Behind the Eight Ball:

WASHINGTON, Aug 4 (Reuters) - International lenders, stung by complaints they missed the early signs of Asia's financial storm, are taking a closer look at the problems of banking systems around the world.
The World Bank and the International Monetary Fund, often at odds on policy proposals, are working together in the new ventures, a direct response to the problems which brought down Asia's tiger economies and then spread to Russia and Brazil.
Both institutions have increased the number of staff looking at banking issues and they are sending joint missions to investigate the financial sector of member countries.
A dozen countries -- developed nations and developing ones -- have been singled out for special review, although it is not clear if the results of these surveys will be published.
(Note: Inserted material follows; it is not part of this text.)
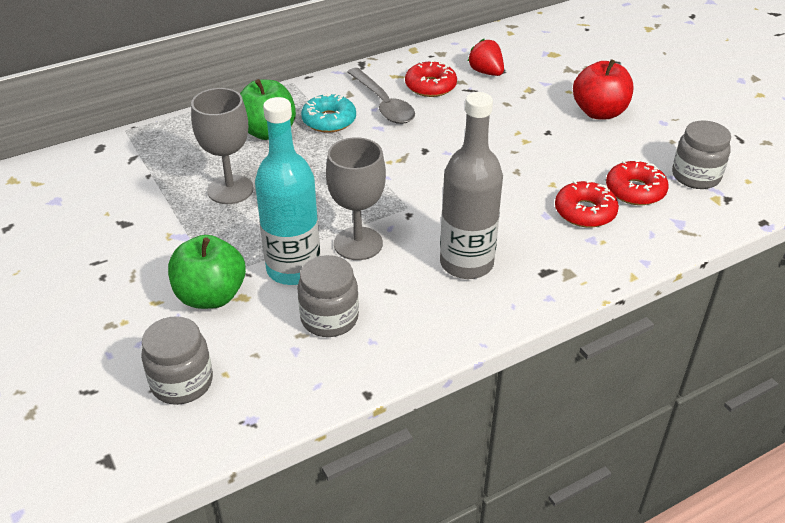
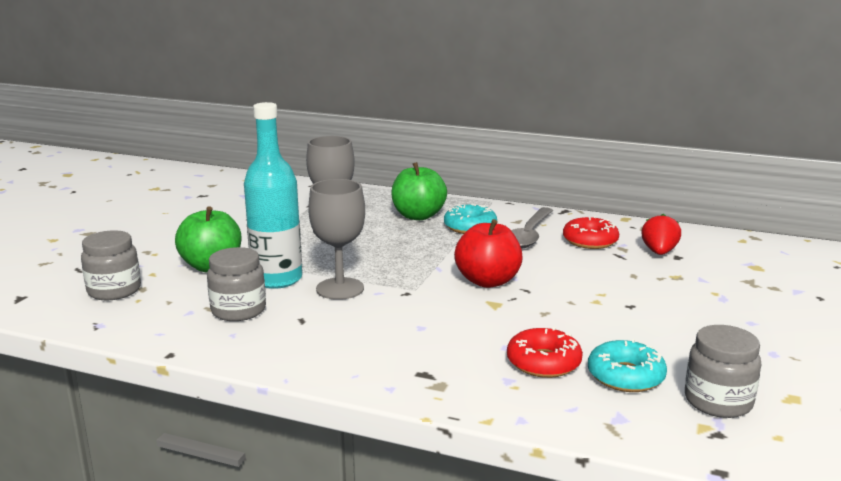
camera: 50 degrees right, 20 degrees down
grey bottle [440,92,503,279] -> none
red apple [573,59,633,119] -> red apple moved to [454,219,523,288]
red donut [606,160,669,205] -> turquoise donut [588,339,667,392]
"There are three main sources of instability in the financial world, other than temporary things like Y2K," said Manuel Conthe, a former Spanish finance ministry official who joined the World Bank this year as vice president leading the bank's work in the financial sector.
"You have budget deficits and exchange rate pegs, and then probably as important as the two other, you have the financial sector, and particularly the banks," Conthe told Reuters.
The Y2K computer glitch is casting a shadow over finances amid fears that computers could confuse the date or seize up when 2000 rolls around. Few U.S. banks expect to be affected, but it is less clear what will happen in the developing world.
Analysts agree that Asia's problems, which started in Thailand just over two years ago, had different causes from previous international crisis which demanded IMF support.
The past focus on taxes, budgets and overspending meant that IMF officials said half-seriously that their initials should actually stand for "It's Mostly Fiscal."
The new problems centered on private and public sector debt and on crashing currencies which exposed fragile banking systems. South Korea was days from default when the IMF stepped in with a $58 billion rescue package at the end of 1997. Painful austerity moves cut employment and angry South Korean workers said the initials IMF now stood for "I'M Fired."
"It is not just banks," said Conthe. "We need to focus as much on strengthening commercial banks as on sound debt management, which can clearly be a source of vulnerability."
IMF officials responsible for monitoring financial sectors said their role had increased since the crisis broke, and bank experts now formed part of the IMF teams carrying out annual Article Four reviews of economies of member states.
"The traditional Article Four dealt with macroeconomic issues," said Stefan Ingves, head of the IMF's monetary and exchange affairs department. "We are now adding special studies on assessment of financial sector stability."
He added: "If there are problems in the banking sector you need to deal with them to make it possible to deal with a number of macroeconomic problems."
Ingves, who joined the IMF from the Swedish central bank, said the IMF's focus was on "the plumbing" of financial systems, ensuring that the right framework was in place.
"It's a good thing to have the proper rules and regulation and the proper laws in place," he said. "It does not exclude difficulties in the financial sector, but it lessens the probability. If you put your house in order it lessens the probability of these things happening."
Sweden went through its own banking crisis in the early 1990s, evidence that developed economies are not immune from problems in their financial sectors.
Monetary sources say a recently completed external report on IMF surveillance asks whether pre-Asia assessments went far enough or identified the right problems.
The full report, which recommends a closer look at regional issues rather than at ones facing individual countries, is likely to be published in the coming weeks, after a final review by the IMF board at the end of this month.